Longinos Nagila explores the power of mass consumerism
With Johannesburg-based curator Kabelo Malatsie at the helm of the third edition of Art Dubai Residents, six African artists were due to exhibit under a theme of “Internal Logic” prior to the shuttering of numerous public events across the UAE due to COVID-19.
Despite the lack of a physical show, the works of Longinos
Nagila, an experimental multimedia artist based in Nairobi, Kenya, were completed and engage technology and found objects to investigate the human condition and the implications of modernity.
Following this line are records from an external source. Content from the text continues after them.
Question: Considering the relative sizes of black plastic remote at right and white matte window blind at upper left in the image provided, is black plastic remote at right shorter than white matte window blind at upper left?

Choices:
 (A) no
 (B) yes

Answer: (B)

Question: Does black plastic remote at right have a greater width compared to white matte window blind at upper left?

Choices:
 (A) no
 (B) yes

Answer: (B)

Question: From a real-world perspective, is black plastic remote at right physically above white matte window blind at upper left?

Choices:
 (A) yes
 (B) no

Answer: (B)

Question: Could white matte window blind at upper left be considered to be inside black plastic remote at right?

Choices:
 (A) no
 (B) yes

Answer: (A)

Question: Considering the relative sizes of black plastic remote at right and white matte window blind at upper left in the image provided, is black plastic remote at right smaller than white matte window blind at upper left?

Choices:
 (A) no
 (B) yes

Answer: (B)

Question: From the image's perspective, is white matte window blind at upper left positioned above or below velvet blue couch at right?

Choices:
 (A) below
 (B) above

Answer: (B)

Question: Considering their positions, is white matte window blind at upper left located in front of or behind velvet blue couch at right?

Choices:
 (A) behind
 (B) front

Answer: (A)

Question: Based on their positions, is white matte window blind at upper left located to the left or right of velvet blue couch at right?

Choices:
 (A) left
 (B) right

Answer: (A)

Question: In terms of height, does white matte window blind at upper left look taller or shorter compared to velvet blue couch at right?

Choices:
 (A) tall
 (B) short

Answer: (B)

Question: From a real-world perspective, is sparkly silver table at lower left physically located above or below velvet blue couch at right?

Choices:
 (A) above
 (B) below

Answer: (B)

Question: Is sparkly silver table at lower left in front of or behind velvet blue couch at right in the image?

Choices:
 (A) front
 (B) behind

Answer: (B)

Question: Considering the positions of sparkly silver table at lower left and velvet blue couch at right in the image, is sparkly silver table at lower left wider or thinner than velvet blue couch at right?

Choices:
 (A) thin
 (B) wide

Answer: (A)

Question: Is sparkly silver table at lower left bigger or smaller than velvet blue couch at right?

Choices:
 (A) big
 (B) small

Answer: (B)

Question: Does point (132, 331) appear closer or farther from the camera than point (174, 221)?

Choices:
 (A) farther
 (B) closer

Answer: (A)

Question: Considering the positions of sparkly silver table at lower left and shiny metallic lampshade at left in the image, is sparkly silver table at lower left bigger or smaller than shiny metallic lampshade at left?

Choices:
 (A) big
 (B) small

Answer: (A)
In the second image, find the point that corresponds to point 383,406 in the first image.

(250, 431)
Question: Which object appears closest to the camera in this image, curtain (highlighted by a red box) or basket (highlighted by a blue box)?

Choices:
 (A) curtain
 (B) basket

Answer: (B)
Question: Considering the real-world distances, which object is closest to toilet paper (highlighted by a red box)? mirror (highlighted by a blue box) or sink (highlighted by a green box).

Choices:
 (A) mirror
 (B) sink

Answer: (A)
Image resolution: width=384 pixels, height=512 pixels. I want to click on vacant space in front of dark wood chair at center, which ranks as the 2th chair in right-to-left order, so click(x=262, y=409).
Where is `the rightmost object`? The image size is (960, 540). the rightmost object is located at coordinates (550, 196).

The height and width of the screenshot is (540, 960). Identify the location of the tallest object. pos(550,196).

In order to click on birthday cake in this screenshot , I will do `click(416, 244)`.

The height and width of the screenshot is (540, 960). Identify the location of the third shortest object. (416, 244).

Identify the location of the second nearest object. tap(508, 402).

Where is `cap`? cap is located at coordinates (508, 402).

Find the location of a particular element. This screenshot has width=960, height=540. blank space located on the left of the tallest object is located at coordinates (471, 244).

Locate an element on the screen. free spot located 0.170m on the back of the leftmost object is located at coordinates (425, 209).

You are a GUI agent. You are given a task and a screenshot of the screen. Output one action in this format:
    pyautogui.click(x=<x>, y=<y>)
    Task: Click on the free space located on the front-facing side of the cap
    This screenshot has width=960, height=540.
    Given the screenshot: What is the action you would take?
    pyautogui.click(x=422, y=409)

“Having the opportunity to make work out of my normal geographical space means that I have freedom to try new things,” Nagila told Arab News of his time working in Dubai. “It exposes you to a different kind of audience, who come with different knowledge.” Nagila’s playful approach to producing his contemplative “immersions of representational aspects of objects” begs the viewer to be mindfully explorative. “I work with subjects that affect human beings in contemporary times,” he remarked. “I’ve worked with fashion, migration, identity, and for a time I put my focus on art itself, exploring what is or is not art. But for this residency, I looked toward capitalism, products that have been branded as symbols of consumerism and its trappings on society at large.” An inescapable reality, consumerism exists handin-hand with life today and “as the world becomes larger, turning into a global village, consumerism and capitalism uses that as an advantage,” asserted Nagila, lamenting that upon picking up a bird’s nest, he found part of it had been woven with a Cadbury chocolate wrapper. “It’s becoming part of the ecosystem, not just through what we consume, but even the remnants, the footprints of products and packaging.”
Using non-traditional materials, the works tackle urgent issues. “It doesn’t mean I don’t have respect for traditional materials, but I feel other materials work better because when I look at a painting, it’s trying to create an illusion of space,” Nagila said. “Objects that people have used and have had meaning in their lives are more powerful and communicative. So why should I fake it when I have the real thing?”
Longinos Nagila is represented by Circle Art Gallery in Nairobi, Kenya.